- Source text -
== Segment start ==

The ATMs, when money still flowed, were weary with wondrous crowds: politicians caught in the throes of a cashless policy had devised a method to actualize post-paid vote buying. They transferred money to people’s accounts and made ATM points war zones. The agents withdrew money, delivered it to their principals after taking their cut, then joined the queues once again, deviously murdering the masses while raising raucous voices of lamentation. When you see anyone withdrawing money for three days in a row, that is not your ordinary Nigerian; you are looking at an agent of vote buyers. Even if every last ATM in the country worked, the ordinary Nigerians would not be regularly there: on most occasions, they withdraw less than N10,000.

Up North, like it is always the case, the town was tame: there had been cash swap points and the ATMs had consistently spoken better language. Not in the saucy South. People buy money before they buy food; the naira now has a parallel market in POS shacks and filling stations. Those who at the slightest provocation habitually shouted “Do you know me?” have now become eerily quiet, ‘hiding their heads’ because of widespread insecurity—a judge was killed right in court the other day, and must now face the Supreme Justice that many a judge forgets they must face—and “I have no cash” has become a tidy refrain, hiding the speaker’s poverty. A senator with N7 billion and the carpenter boasting only N2,700 use the same line: I have no cash.

== Segment end ==

Data items:
== Segment start ==

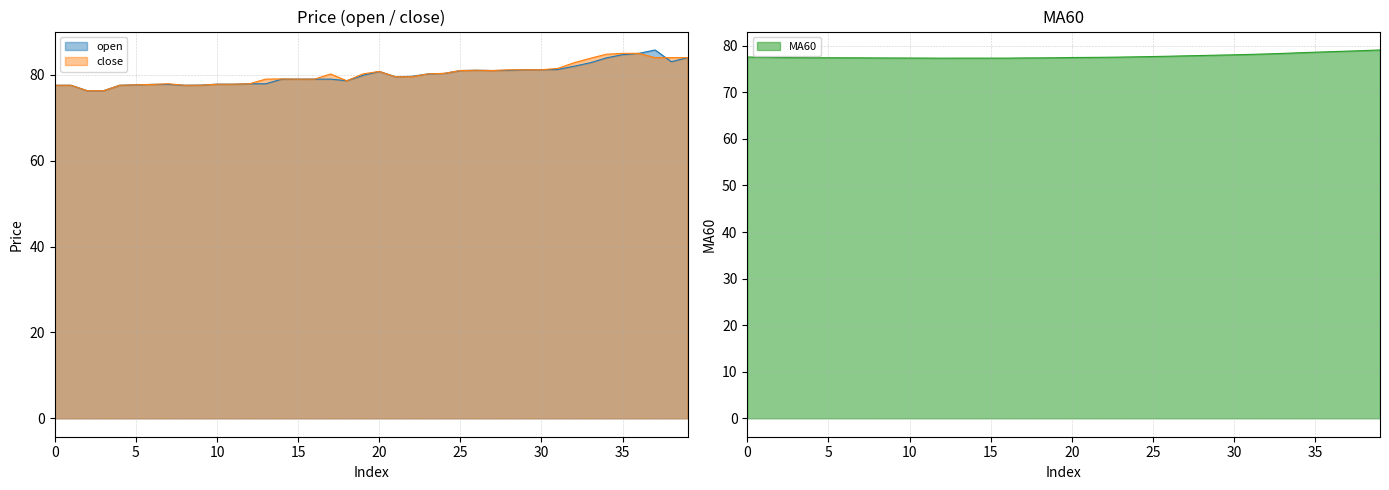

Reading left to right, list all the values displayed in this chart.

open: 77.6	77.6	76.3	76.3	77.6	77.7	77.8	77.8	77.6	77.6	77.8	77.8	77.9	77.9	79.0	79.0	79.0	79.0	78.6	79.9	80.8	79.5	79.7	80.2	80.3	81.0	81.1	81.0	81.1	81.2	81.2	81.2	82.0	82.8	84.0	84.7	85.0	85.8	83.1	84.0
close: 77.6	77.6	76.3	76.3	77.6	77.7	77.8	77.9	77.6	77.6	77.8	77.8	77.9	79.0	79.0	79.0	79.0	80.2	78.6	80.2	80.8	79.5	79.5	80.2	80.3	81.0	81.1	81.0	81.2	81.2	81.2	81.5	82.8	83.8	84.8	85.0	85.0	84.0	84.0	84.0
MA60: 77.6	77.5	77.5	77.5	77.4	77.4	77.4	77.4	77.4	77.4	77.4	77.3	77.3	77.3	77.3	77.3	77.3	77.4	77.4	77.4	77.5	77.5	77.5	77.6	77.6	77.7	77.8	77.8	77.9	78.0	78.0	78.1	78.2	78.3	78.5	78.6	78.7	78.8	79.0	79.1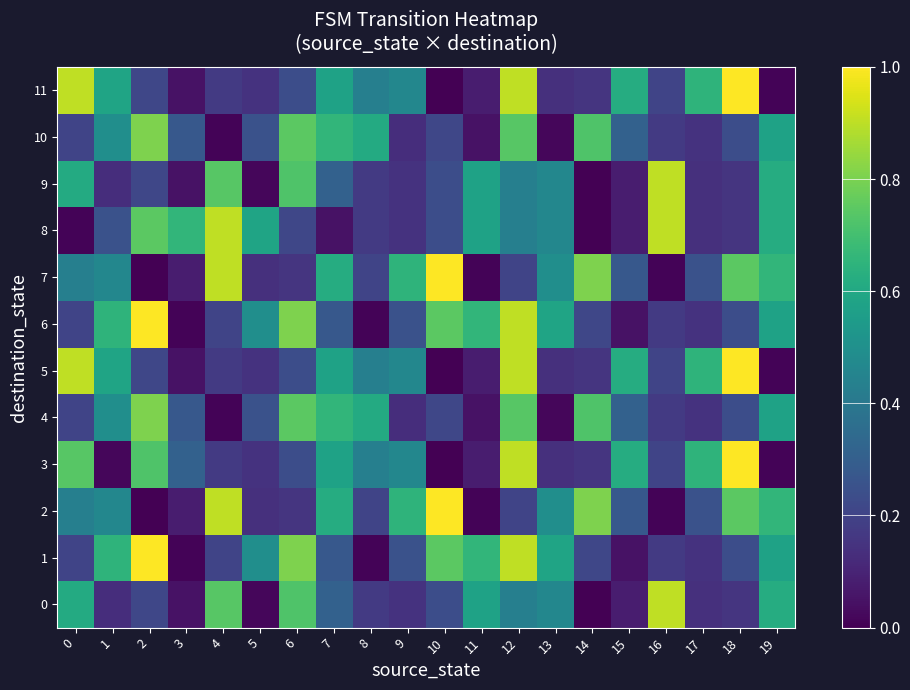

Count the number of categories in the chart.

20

== Segment end ==

- Task instructions -
1) Sum up the passage on Nigeria's cash shortage in two sentences.
2) Pick up the passage on Nigeria's cash shortage after its last sentence and keep writing.

- Per-task answers -
1) Politicians sent money to people's accounts to buy votes after the fact, and their agents crowded the ATMs, withdrawing cash again and again, while ordinary Nigerians usually withdraw less than N10,000. The North stayed calm with cash swap points and working ATMs, but in the South people buy cash at POS shacks and filling stations, and everyone from a senator to a carpenter now says, "I have no cash."

2)
Thirty years ago, Nigerians had a Kashimawo moment; today the reality is Cashimawo: keep your eyes on( and hunt down) cash anywhere you find it. In 1993 it was the name Kashimawo that was on every lip; at this moment, cash (or the lack thereof) is the focus of discourse. Following the annulment of the June 12 elections by an ethnically unbalanced, mendacious military and the enthronement of an Interim Government of saboteurs, the refrain in town was “Kashimawo (literally, “let’s keep looking at it” but meaning “let’s keep our fingers crossed”), like Abiola’s name,” but today cash is the current on every lip (devious company naturally excepted). At this moment, cash is king and electronic transfer, at which Nigerians used to cavort in sheer ecstasy, is useless: people look at cash on their phones with disgust. Transfer does buy pomade, but not ponmo, which is infinitely more central to existence, so these are not the days of the dainty.

In 1993 the nation was in the throes of betrayal by a military cabal unwilling to be ruled by a lifelong friend of the Establishment; 2023 presents a different picture. There is Atiku, an establishment politician making a last attempt at the coveted prize; Bola Tinubu, lord of Lagos and Establishment politician angling to fulfill a lifelong dream; and Peter Obi, outlier and energizer of a weary populace. But life is hard and cash is king. Kashimawo ran for and won the coveted prize but did not rule, and now in his place we talk of cash that is intent on staying out of people’s pockets. What will this season birth? Kashimawo!

Now, let’s quit the poetic pretence and address the troublers of the land. You judicial jagudas (bandits) storing huge bribes in your dirty vestries refused to take your loot to the bank, thinking that the apex court would play another Imo record. Now Buhari has overruled your loot. And you dollar and naira-guzzling governors stole the land blind in order to buy and impoverish people for another eight years, stoutly refusing to take your loot to the bank, confident of a Damman Miracle. Now the masses whose names you mouth in pretence have been given access to the real notes by which the run their affairs, so which “lamba” will you spin now?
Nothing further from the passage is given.